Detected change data
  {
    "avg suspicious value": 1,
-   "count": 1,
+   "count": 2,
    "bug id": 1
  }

...

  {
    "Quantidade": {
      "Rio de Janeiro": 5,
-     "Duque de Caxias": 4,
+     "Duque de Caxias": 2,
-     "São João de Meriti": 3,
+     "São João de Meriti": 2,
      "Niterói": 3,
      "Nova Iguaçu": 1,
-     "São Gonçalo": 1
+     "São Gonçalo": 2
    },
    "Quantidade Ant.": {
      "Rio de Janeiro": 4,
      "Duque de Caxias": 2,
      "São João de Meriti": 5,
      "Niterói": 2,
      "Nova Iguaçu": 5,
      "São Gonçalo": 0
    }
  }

---

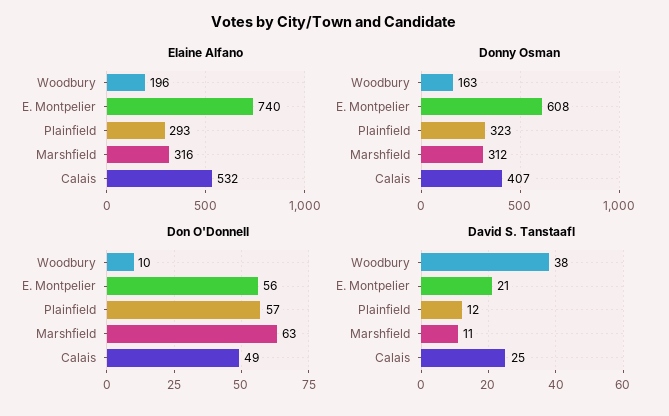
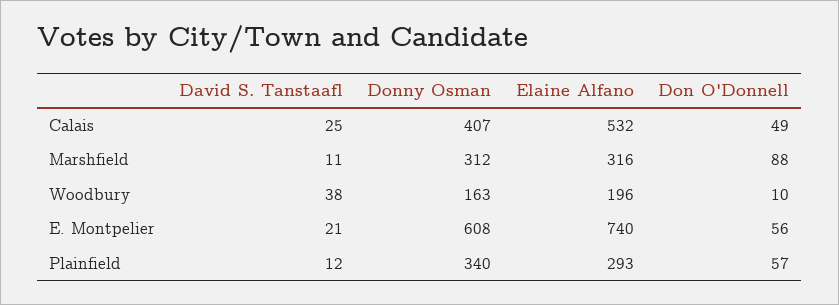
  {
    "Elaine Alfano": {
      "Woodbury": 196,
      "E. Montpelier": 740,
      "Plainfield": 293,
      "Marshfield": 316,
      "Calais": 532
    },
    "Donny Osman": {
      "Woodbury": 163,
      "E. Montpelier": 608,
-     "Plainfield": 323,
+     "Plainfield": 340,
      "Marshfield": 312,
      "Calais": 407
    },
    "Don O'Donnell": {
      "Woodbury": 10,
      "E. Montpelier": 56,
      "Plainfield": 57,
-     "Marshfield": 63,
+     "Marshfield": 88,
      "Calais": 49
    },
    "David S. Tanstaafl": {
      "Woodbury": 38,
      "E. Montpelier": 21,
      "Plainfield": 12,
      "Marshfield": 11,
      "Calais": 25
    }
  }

• **TASK PROMPT**
For each line above that contains the word "Plainfield", make a copy.

• **EXERCISE OUTPUT**
      "Plainfield": 293,
-     "Plainfield": 323,
+     "Plainfield": 340,
      "Plainfield": 57,
      "Plainfield": 12,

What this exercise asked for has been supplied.